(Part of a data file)

========================================================================

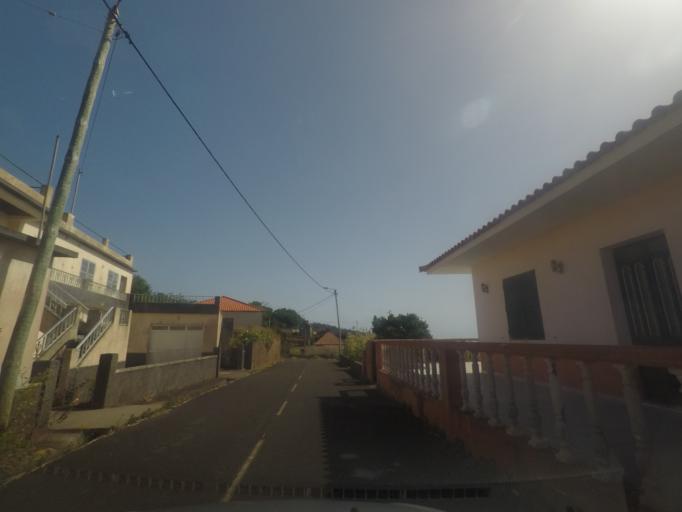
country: PT
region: Madeira
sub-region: Calheta
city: Faja da Ovelha
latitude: 32.8275
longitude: -17.2336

========================================================================

▸ INSTRUCTION
Reproduce every line of the entries above word for word, leaving out the pictures.

▸ WRITTEN SOLUTION
country: PT
region: Madeira
sub-region: Calheta
city: Faja da Ovelha
latitude: 32.8275
longitude: -17.2336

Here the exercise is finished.